Example Function Call Chapter Description
`max(array)` 3.3 Returns the maximum value of an array.
`min(array)` 3.3 Returns the minimum value of an array.
`sum(array)` 3.3 Returns the sum of the values in an array.
`abs(num)`, `np.abs(array)` 3.3 Take the absolute value of number or each number in an array.
`round(num)`, `np.round(array)` 3.3 Round number or array of numbers to the nearest integer.
`len(array)` 3.3 Returns the length (number of elements) of an array.
`make_array(val1, val2, ...)` 4.4 Makes a numpy array with the values passed in. Values must be the same data type.
`np.average(array), np.mean(array)` 4.4 Returns the average of the values in an array.
`np.diff(array)` 4.4 Returns a new array of size `len(array)-1` with elements equal to the difference between adjacent elements; val_2 - val_1, val_3 - val_2, etc.
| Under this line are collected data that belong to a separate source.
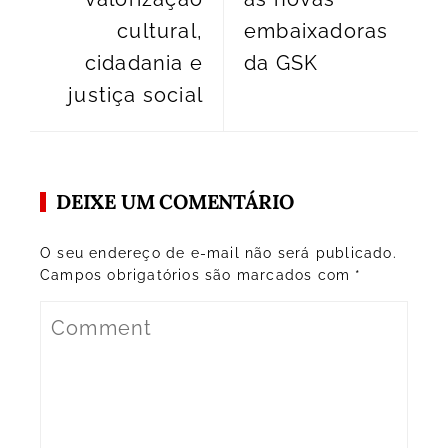
cultural,
embaixadoras
cidadania e
da GSK
justiça social
DEIXE UM COMENTÁRIO
O seu endereço de e-mail não será publicado.
Campos obrigatórios são marcados com
*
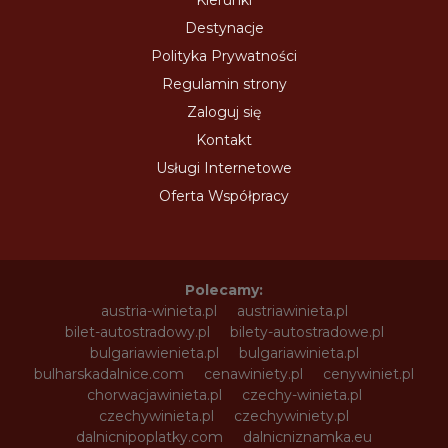
Kierunki
Destynacje
Polityka Prywatności
Regulamin strony
Zaloguj się
Kontakt
Usługi Internetowe
Oferta Współpracy
Polecamy:
austria-winieta.pl
austriawinieta.pl
bilet-autostradowy.pl
bilety-autostradowe.pl
bulgariawienieta.pl
bulgariawinieta.pl
bulharskadalnice.com
cenawiniety.pl
cenywiniet.pl
chorwacjawinieta.pl
czechy-winieta.pl
czechywinieta.pl
czechywiniety.pl
dalnicnipoplatky.com
dalnicniznamka.eu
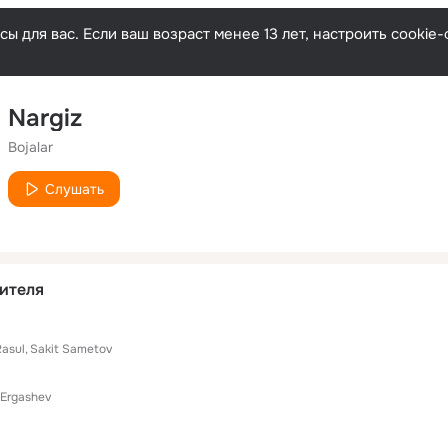
ы для вас. Если ваш возраст менее 13 лет, настроить cooki
Nargiz
Bojalar
Слушать
ителя
asul
Sakit Sametov
 Ergashev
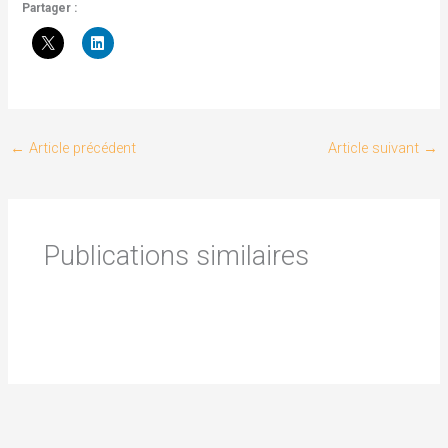
Partager :
←
Article précédent
Article suivant
→
Publications similaires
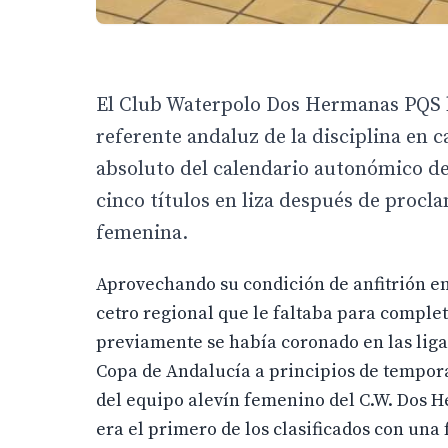
El Club Waterpolo Dos Hermanas PQS ha
referente andaluz de la disciplina en 
absoluto del calendario autonómico de
cinco títulos en liza después de proc
femenina.
Aprovechando su condición de anfitrión en 
cetro regional que le faltaba para complet
previamente se había coronado en las liga
Copa de Andalucía a principios de tempora
del equipo alevín femenino del C.W. Dos H
era el primero de los clasificados con u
`np.sqrt(array)` 4.4 Returns an array with the square root of each element
`np.arange(start, stop, step)`
`np.arange(start, stop)`
`np.arange(stop)`
4.5 An array of numbers starting with `start`, going up in increments of `step`, and going up to but excluding `stop`. When `start` and/or `step` are left out, default values are used in their place. Default step is 1; default start is 0.
`array.item(index)` 4.6 Returns the i-th item in an array (remember Python indices start at 0!)
`np.random.choice(array, n)`
`np.random.choice(array)`
8 An array of items selected at random with replacement from an array. Default number of items is 1 if `n` is not specified.
`np.count_nonzero(array)` 8 Counts the number of non-zero (or `True`) elements in an array.
`np.append(array, item)` 8.2 Returns a copy of the input array with `item` (must be the same type as the other entries in the array) appended to the end.
`percentile(percentile, array)` 11.1 Returns the item at the corresponding percentile of an array.